■ **GIVEN DATA**
☆ ☆ ☆ ☆

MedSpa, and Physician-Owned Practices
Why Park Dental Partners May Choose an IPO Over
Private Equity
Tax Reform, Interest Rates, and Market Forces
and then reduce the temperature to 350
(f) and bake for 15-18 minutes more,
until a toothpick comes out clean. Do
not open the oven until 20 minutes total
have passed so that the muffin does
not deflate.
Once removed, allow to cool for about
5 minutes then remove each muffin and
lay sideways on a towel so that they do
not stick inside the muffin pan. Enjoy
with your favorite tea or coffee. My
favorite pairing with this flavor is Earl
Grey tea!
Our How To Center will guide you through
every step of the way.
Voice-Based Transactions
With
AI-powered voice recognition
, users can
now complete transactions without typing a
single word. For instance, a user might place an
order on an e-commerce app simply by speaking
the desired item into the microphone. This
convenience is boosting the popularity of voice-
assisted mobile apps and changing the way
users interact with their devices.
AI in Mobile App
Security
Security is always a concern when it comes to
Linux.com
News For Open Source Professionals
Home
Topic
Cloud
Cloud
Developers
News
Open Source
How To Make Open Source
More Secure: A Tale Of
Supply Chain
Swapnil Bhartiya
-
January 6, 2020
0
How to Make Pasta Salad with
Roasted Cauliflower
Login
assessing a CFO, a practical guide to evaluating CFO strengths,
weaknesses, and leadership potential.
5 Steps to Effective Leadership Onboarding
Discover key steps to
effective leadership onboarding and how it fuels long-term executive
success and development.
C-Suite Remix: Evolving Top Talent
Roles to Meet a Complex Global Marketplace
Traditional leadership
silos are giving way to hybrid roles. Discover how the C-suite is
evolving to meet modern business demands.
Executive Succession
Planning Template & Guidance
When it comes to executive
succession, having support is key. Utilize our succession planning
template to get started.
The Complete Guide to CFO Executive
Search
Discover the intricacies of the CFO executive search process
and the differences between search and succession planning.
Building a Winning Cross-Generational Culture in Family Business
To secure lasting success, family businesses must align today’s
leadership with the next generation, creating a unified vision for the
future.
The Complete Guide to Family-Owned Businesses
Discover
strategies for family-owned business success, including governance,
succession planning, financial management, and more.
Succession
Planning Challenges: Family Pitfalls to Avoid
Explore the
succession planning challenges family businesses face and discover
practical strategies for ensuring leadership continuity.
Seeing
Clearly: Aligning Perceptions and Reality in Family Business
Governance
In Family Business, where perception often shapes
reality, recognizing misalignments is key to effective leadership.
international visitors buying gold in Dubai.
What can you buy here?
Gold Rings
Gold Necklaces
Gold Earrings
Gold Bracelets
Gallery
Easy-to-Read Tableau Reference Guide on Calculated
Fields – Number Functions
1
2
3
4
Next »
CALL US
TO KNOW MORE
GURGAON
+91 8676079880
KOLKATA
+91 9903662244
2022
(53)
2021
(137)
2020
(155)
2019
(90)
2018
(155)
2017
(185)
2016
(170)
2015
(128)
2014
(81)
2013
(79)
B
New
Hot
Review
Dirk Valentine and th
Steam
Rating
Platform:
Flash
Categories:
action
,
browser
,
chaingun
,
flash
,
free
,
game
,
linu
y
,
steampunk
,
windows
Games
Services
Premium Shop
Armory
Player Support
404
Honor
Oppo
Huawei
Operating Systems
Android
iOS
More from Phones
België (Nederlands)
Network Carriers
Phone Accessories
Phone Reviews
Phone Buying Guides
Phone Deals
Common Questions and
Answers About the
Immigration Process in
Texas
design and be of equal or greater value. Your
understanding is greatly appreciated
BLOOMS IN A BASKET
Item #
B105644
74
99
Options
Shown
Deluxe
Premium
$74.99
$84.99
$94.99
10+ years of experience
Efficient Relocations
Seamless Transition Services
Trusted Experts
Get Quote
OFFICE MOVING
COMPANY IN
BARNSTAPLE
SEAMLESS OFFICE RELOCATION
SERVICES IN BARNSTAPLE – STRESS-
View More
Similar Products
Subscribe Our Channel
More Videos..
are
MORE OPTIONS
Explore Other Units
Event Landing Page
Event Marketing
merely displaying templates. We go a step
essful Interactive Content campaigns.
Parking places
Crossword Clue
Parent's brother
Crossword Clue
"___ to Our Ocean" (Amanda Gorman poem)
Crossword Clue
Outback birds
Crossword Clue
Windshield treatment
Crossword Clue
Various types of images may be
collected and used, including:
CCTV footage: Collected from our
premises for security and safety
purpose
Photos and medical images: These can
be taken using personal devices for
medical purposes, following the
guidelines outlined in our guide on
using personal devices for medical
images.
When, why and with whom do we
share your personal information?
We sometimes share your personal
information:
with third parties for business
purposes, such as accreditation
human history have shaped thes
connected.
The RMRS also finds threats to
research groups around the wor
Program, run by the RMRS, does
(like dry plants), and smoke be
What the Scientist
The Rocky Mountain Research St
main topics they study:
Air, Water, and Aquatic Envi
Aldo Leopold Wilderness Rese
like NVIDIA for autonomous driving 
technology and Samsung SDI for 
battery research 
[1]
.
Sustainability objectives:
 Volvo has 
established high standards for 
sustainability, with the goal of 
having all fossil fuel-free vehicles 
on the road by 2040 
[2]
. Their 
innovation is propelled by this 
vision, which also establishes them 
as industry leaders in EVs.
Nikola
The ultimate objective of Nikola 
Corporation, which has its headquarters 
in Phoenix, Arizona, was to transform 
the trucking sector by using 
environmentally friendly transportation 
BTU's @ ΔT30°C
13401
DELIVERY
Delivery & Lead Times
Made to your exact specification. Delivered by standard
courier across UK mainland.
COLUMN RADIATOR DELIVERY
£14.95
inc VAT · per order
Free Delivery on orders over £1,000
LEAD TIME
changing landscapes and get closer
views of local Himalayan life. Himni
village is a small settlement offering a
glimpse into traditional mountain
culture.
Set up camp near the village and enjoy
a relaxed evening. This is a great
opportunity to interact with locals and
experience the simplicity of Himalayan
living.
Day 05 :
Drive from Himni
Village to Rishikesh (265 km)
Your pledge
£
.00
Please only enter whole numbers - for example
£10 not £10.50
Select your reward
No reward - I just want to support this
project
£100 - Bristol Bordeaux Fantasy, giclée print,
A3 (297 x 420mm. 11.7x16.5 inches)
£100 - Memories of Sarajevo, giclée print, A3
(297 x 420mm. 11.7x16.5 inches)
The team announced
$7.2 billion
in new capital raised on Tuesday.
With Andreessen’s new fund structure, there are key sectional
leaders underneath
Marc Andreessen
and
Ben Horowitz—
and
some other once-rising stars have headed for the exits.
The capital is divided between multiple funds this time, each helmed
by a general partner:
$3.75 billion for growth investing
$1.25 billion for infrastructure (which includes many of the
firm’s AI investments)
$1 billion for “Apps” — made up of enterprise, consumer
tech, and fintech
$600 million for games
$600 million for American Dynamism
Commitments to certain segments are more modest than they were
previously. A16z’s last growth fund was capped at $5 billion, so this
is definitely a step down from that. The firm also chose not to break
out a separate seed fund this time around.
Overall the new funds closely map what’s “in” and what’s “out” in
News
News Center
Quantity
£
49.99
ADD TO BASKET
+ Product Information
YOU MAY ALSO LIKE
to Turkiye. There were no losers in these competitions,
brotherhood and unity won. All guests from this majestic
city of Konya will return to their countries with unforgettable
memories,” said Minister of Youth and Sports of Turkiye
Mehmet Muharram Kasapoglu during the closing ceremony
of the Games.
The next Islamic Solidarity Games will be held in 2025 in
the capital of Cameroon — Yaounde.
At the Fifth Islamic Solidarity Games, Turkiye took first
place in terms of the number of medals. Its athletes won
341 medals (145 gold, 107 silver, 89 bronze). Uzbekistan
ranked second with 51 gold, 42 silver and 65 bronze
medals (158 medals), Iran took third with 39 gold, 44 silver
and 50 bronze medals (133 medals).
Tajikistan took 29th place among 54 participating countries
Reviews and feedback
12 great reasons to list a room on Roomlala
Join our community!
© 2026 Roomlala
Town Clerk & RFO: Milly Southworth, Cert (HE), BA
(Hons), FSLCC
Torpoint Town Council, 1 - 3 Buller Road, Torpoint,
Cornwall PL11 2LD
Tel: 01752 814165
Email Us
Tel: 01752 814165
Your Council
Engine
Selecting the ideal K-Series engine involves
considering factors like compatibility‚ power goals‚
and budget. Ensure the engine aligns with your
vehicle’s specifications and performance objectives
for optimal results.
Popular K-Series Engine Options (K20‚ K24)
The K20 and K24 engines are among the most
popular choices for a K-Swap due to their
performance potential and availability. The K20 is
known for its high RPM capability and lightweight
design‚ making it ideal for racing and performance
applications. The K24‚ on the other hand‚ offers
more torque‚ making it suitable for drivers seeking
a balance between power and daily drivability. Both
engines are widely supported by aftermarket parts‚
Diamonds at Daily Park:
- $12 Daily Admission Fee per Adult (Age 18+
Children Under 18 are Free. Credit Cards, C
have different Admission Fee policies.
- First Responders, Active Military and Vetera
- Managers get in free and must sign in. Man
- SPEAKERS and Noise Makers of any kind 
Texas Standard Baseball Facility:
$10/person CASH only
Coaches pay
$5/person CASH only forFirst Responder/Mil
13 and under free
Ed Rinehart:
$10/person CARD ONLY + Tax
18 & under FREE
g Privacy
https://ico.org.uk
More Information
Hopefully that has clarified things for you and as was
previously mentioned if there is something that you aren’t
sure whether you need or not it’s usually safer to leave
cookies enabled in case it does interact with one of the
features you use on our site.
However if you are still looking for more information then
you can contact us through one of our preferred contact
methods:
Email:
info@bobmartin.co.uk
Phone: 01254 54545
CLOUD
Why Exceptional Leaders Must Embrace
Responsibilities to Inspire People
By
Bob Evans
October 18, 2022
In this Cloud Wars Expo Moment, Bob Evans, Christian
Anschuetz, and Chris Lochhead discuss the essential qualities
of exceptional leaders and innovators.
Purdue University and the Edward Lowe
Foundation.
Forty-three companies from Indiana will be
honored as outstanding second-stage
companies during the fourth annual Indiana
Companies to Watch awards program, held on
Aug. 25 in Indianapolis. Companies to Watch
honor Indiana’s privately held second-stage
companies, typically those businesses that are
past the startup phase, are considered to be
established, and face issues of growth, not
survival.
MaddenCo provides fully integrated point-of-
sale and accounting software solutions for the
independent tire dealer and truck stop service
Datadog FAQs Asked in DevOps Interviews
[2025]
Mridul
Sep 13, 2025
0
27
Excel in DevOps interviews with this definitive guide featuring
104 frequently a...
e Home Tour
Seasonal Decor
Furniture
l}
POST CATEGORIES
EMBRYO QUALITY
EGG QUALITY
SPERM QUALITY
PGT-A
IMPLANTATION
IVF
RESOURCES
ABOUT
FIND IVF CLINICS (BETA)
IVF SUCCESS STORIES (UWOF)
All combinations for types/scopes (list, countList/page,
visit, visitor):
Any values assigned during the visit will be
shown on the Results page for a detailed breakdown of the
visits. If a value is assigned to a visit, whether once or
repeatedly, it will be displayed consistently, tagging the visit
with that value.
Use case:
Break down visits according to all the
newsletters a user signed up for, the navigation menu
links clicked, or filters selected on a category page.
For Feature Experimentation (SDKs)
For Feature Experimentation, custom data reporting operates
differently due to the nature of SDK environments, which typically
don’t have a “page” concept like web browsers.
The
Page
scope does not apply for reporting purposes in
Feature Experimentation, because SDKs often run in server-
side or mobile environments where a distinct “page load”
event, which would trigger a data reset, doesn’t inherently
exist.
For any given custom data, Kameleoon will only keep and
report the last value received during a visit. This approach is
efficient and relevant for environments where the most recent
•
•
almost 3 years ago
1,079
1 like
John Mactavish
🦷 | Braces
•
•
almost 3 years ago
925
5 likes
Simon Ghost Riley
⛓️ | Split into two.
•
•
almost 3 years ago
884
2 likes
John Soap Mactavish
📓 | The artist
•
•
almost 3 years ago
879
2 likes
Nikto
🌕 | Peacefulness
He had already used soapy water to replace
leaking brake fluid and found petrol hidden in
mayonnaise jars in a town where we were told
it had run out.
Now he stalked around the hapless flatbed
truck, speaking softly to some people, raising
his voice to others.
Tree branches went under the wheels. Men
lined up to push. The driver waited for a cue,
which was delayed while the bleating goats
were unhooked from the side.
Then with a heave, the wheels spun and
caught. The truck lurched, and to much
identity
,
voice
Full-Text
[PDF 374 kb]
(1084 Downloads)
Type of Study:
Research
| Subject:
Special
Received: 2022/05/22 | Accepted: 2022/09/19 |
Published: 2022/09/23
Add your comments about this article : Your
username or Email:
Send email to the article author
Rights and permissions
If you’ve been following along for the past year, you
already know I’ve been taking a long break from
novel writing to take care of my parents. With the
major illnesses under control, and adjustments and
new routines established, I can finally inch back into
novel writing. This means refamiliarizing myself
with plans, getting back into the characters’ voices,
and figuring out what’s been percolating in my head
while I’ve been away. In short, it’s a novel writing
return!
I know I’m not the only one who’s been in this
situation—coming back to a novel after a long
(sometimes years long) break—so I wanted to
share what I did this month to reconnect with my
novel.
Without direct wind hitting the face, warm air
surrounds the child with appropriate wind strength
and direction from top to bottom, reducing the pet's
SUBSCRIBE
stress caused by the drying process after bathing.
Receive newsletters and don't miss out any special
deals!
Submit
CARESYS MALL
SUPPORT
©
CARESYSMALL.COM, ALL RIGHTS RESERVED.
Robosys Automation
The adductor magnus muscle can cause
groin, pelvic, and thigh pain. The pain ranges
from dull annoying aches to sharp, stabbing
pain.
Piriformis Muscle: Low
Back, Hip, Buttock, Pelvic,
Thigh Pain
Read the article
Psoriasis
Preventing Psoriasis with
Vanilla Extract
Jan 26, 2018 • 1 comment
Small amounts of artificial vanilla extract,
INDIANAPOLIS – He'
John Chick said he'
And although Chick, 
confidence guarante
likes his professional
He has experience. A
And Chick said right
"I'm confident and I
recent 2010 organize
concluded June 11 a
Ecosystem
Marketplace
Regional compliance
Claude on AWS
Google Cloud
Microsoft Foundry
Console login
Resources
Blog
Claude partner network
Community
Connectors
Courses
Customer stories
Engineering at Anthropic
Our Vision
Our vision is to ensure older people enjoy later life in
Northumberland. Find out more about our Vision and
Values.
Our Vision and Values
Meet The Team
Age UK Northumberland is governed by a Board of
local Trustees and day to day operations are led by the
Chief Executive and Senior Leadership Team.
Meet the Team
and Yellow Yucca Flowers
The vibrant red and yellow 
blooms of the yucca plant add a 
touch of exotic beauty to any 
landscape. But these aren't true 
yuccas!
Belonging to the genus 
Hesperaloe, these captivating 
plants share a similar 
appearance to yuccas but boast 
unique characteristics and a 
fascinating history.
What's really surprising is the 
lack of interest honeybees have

☆ ☆ ☆ ☆

Send back exactly the lines of the listing above starting at the one with "18 & under FREE" and ending at the one with "October 18, 2022", inclusive, and no others.

■ **ANSWER TO THIS TASK**
18 & under FREE
g Privacy
https://ico.org.uk
More Information
Hopefully that has clarified things for you and as was
previously mentioned if there is something that you aren’t
sure whether you need or not it’s usually safer to leave
cookies enabled in case it does interact with one of the
features you use on our site.
However if you are still looking for more information then
you can contact us through one of our preferred contact
methods:
Email:
info@bobmartin.co.uk
Phone: 01254 54545
CLOUD
Why Exceptional Leaders Must Embrace
Responsibilities to Inspire People
By
Bob Evans
October 18, 2022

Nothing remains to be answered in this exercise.